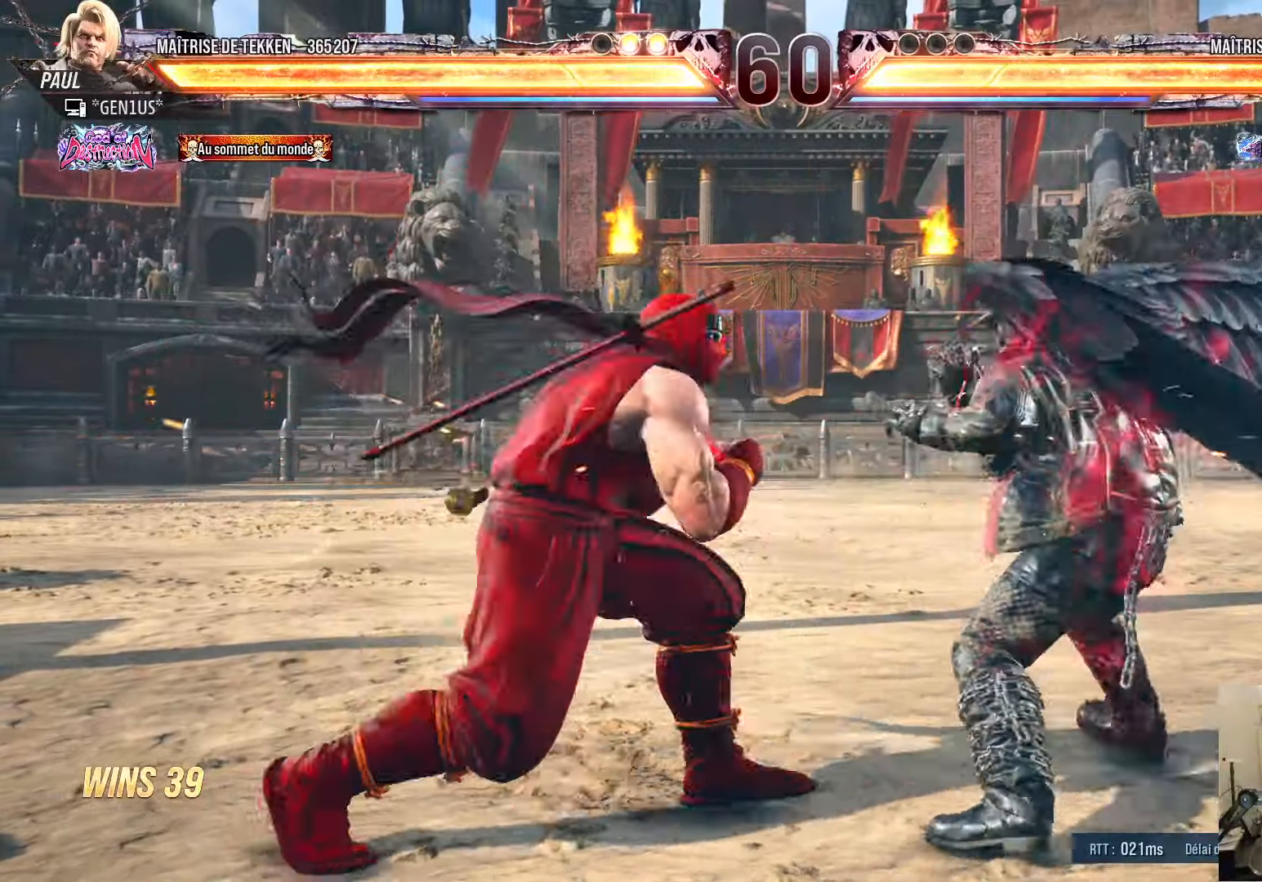
{"dt_ms": 500, "buttons": ["DPAD_RIGHT"], "left_stick": "center", "right_stick": "center", "events": [[16, "SQUARE", "up"], [50, "DPAD_DOWN", "up"], [66, "DPAD_RIGHT", "up"], [483, "DPAD_RIGHT", "down"]]}
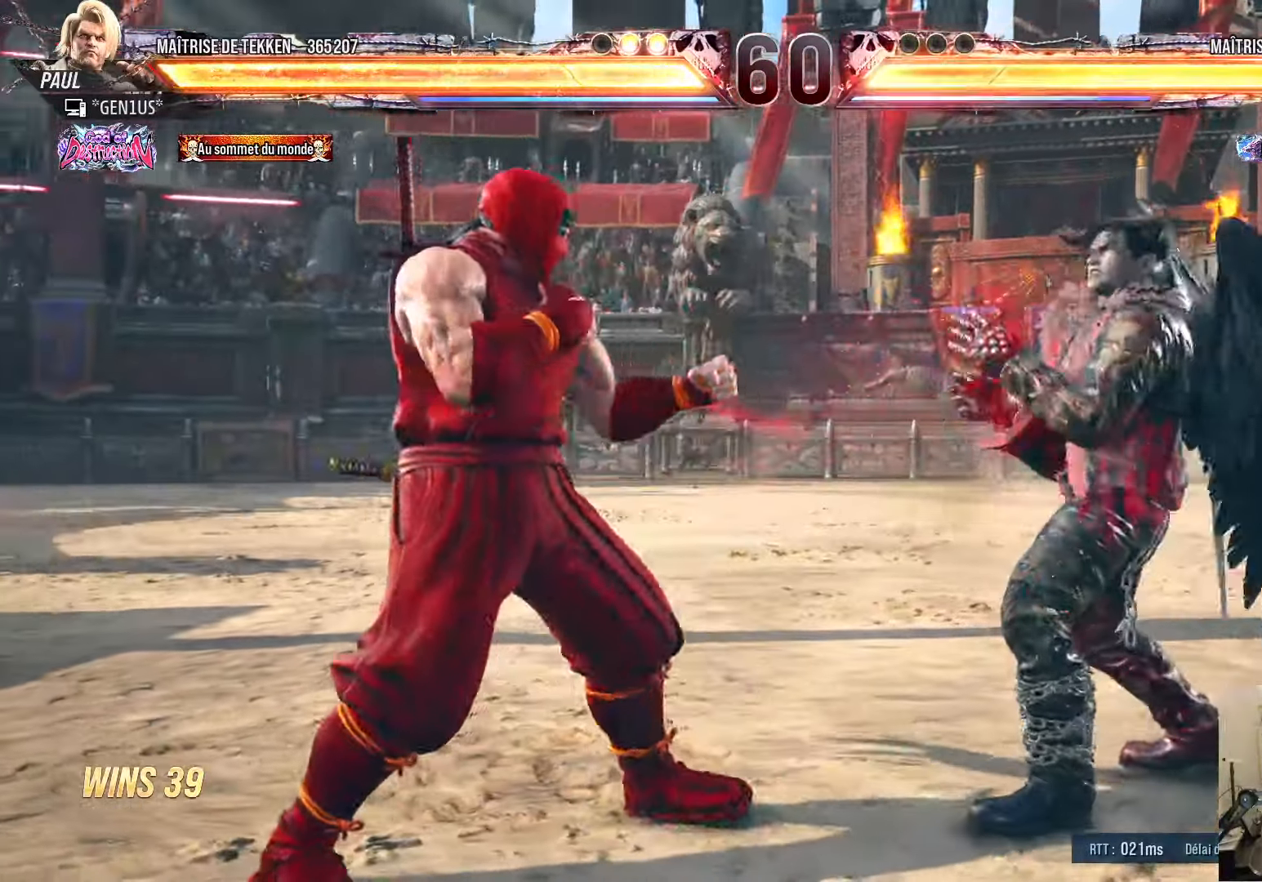
{"dt_ms": 500, "buttons": ["TRIANGLE"], "left_stick": "center", "right_stick": "center", "events": [[116, "DPAD_DOWN", "down"], [133, "DPAD_RIGHT", "up"], [150, "DPAD_LEFT", "down"], [166, "DPAD_DOWN", "up"], [200, "SQUARE", "down"], [233, "DPAD_LEFT", "up"], [233, "SQUARE", "up"], [316, "TRIANGLE", "down"]]}
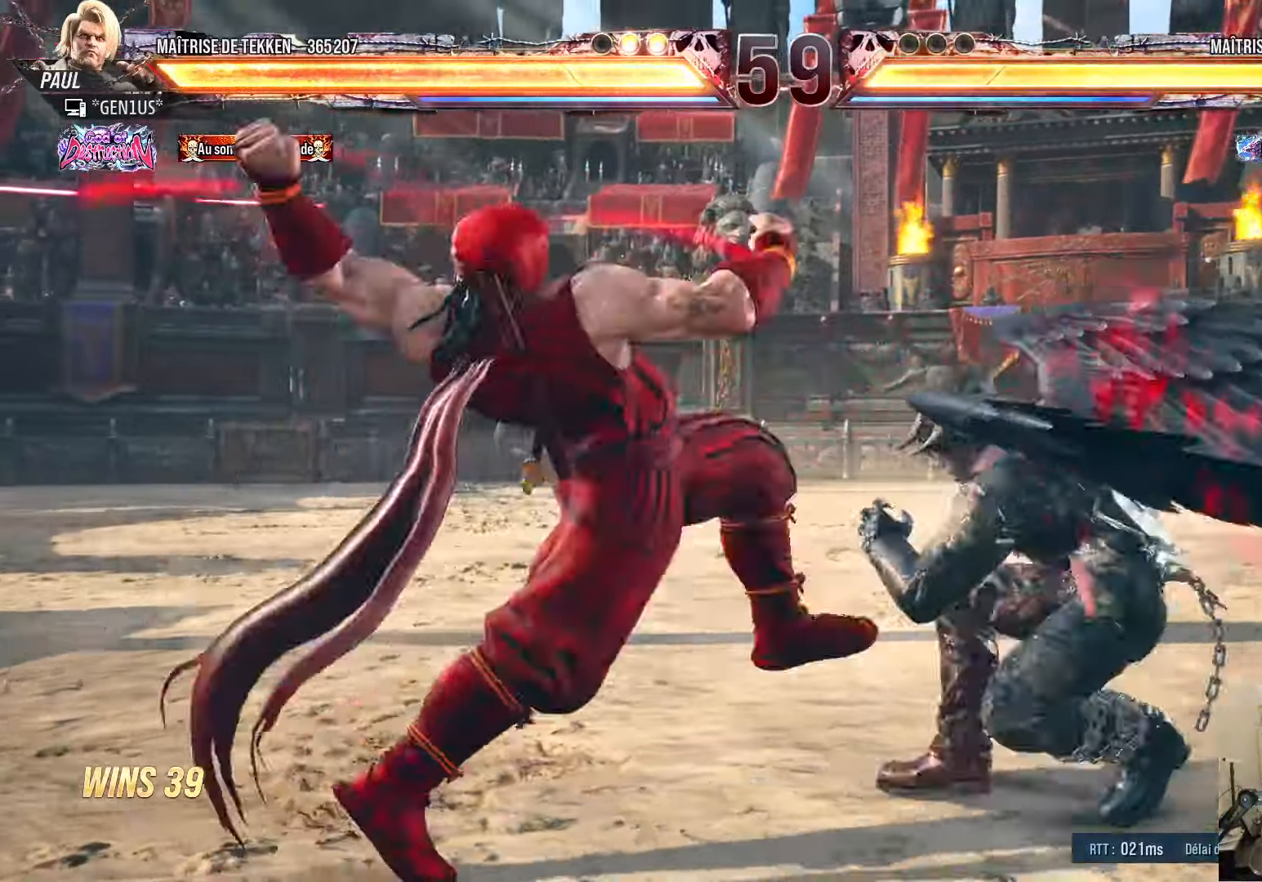
{"dt_ms": 500, "buttons": [], "left_stick": "center", "right_stick": "center", "events": [[283, "TRIANGLE", "up"]]}
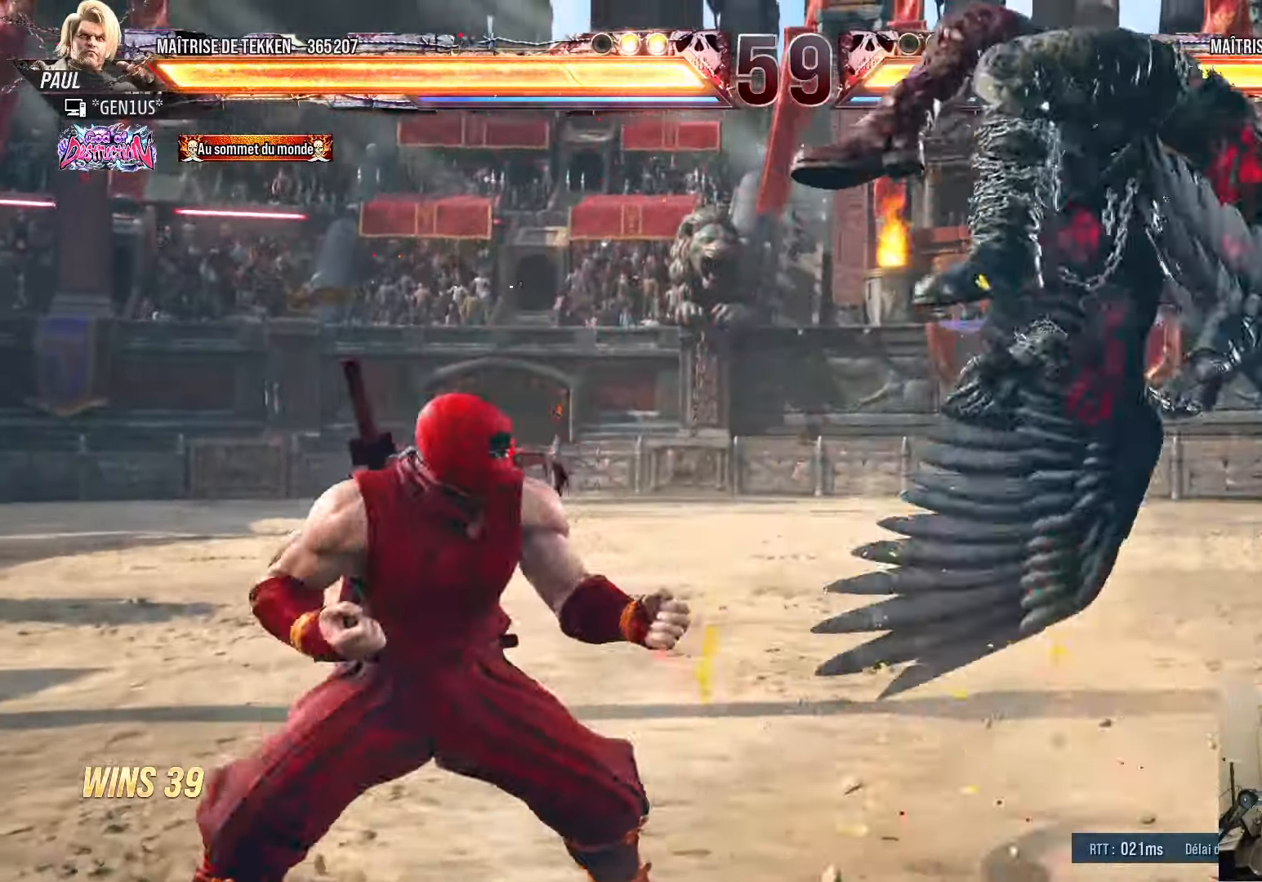
{"dt_ms": 500, "buttons": [], "left_stick": "center", "right_stick": "center", "events": [[116, "DPAD_DOWN", "down"], [150, "DPAD_RIGHT", "down"], [166, "DPAD_DOWN", "up"], [183, "SQUARE", "down"], [216, "DPAD_RIGHT", "up"], [233, "SQUARE", "up"]]}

Work required -
Without copying any picture, repeat the full listing above word for word.

Your response -
{"dt_ms": 500, "buttons": ["DPAD_RIGHT"], "left_stick": "center", "right_stick": "center", "events": [[16, "SQUARE", "up"], [50, "DPAD_DOWN", "up"], [66, "DPAD_RIGHT", "up"], [483, "DPAD_RIGHT", "down"]]}
{"dt_ms": 500, "buttons": ["TRIANGLE"], "left_stick": "center", "right_stick": "center", "events": [[116, "DPAD_DOWN", "down"], [133, "DPAD_RIGHT", "up"], [150, "DPAD_LEFT", "down"], [166, "DPAD_DOWN", "up"], [200, "SQUARE", "down"], [233, "DPAD_LEFT", "up"], [233, "SQUARE", "up"], [316, "TRIANGLE", "down"]]}
{"dt_ms": 500, "buttons": [], "left_stick": "center", "right_stick": "center", "events": [[283, "TRIANGLE", "up"]]}
{"dt_ms": 500, "buttons": [], "left_stick": "center", "right_stick": "center", "events": [[116, "DPAD_DOWN", "down"], [150, "DPAD_RIGHT", "down"], [166, "DPAD_DOWN", "up"], [183, "SQUARE", "down"], [216, "DPAD_RIGHT", "up"], [233, "SQUARE", "up"]]}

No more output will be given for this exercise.